A spokesman said the disputed president personally supervised the astonishing operation, dispatching MiG-29 fighter jets and apparently giving the order to pass on a false bomb alert to the Ryanair crew.
Last year, when the Belarusian opposition staged an improbable campaign to unseat the 26-year dictator following August’s elections that Lukashenko in all likelihood lost by a landslide, Mr Protasevich’s Nexta was the go-to platform for information. It published incriminating videos of state violence, advertised protest helplines and leaked personal details of riot police officers identified in Mr Lukashenko’s brutal crackdown.
When it came to rallies, one post on Nexta was enough to send protesters one way. And another – to turn them back. So great was Nexta’s influence on the streets that critics even suggested Mr Protasevich and co-founder Stepan Putilo were separated from reality, operating protests from their small offices in Poland like a Black Mirror-type computer game.
In a previously unpublished interview he gave me in August, Mr Protasevich said Nexta had “no option” but to step up and open its resources to the opposition movement. At the time of protests, the publication had already massed a large audience as a modern, application-based media.
When Mr Lukashenko started blocking large parts of the traditional internet, Nexta, which used the encrypted app Telegram, came into its own. Within days, it built up a huge readership and briefly became the most popular media in the post-Soviet space. By the end of September, it had registered more than a billion hits.
Pioneering new technology and horizontal protest structures – without tiers of hierarchy – the contrast between Nexta and clumsy state propaganda could not have been sharper.
“We realised it was our time,” the journalist said. “We saw that those who had the potential to be a protest leader were either in prison or under surveillance. It was our time to step up.”
Mr Protasevich always rejected claims that Nexta directly coordinated the protests. What they did was curate readers’ content and leaks, he said: “We take ideas that people give us, work them up, cross-check and present them to the people.”
At the height of the demonstrations, the Nexta team was receiving 10,000 messages an hour, many from sources inside the regime.

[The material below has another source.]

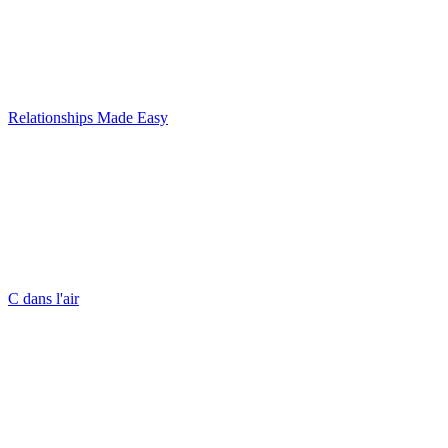
Relationships Made Easy
C dans l'air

That gave its editors unique insights into the fears, aspirations and numbers of independent Belarusians, he said.
Back then, Mr Protasevich predicted the powers of the internet meant that Mr Lukashenko’s time was running out fast.
“The internet is an untameable instrument that you can apply to consolidate society and organise,” he said. “I’ve no doubt Lukashenko will fall – and he will fall within weeks.”
Eight months on, the moustachioed leader is still standing, however, and – to Mr Protasevich’s great misfortune – largely in control of what lies ahead.